Start of Block

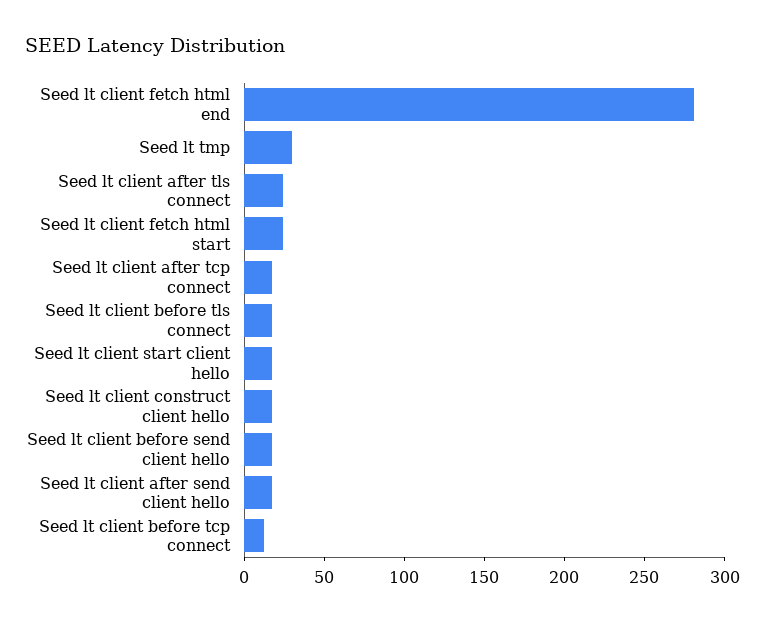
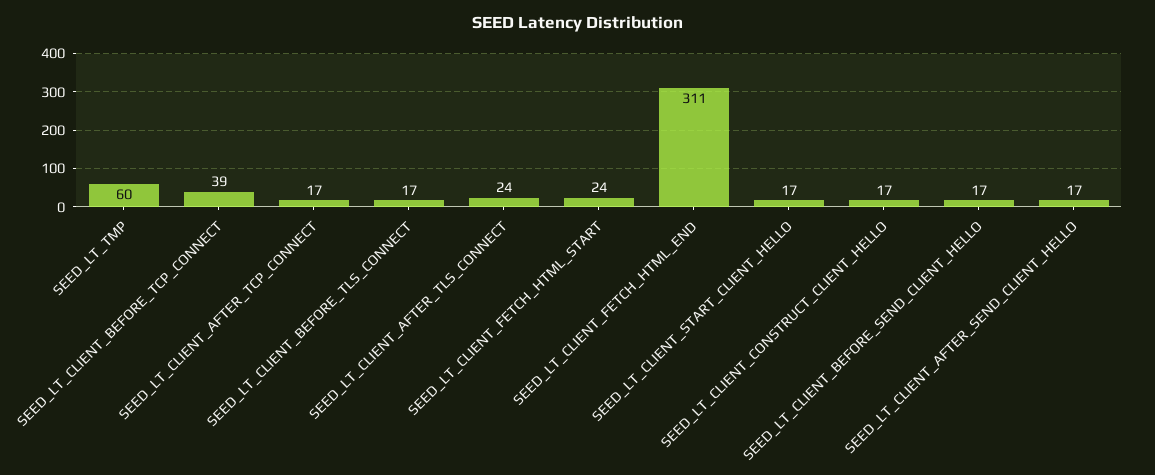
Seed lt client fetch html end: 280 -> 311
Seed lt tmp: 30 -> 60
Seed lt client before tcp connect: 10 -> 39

End of Block
Start of Block

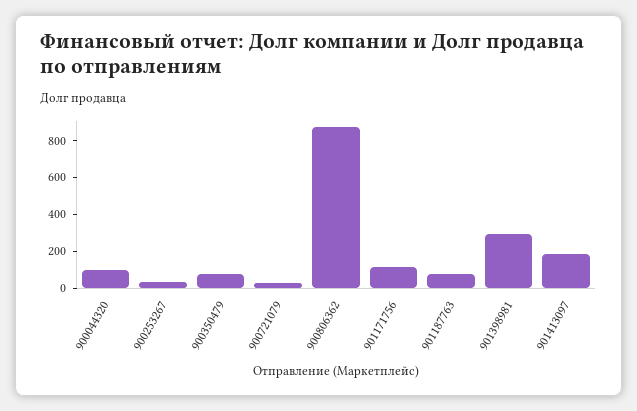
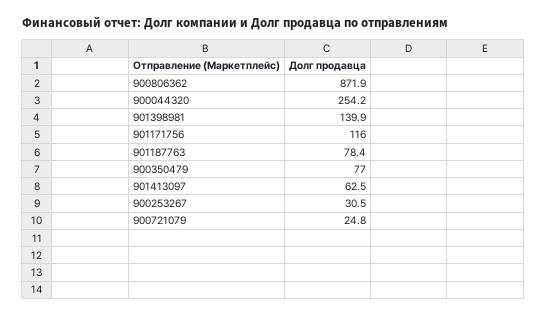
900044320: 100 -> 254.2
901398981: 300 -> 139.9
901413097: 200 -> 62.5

End of Block

* [YOUR TASK]: Copy out all lines of the material containing the word "client".

* [WRITTEN REPLY]:
Seed lt client fetch html end: 280 -> 311
Seed lt client before tcp connect: 10 -> 39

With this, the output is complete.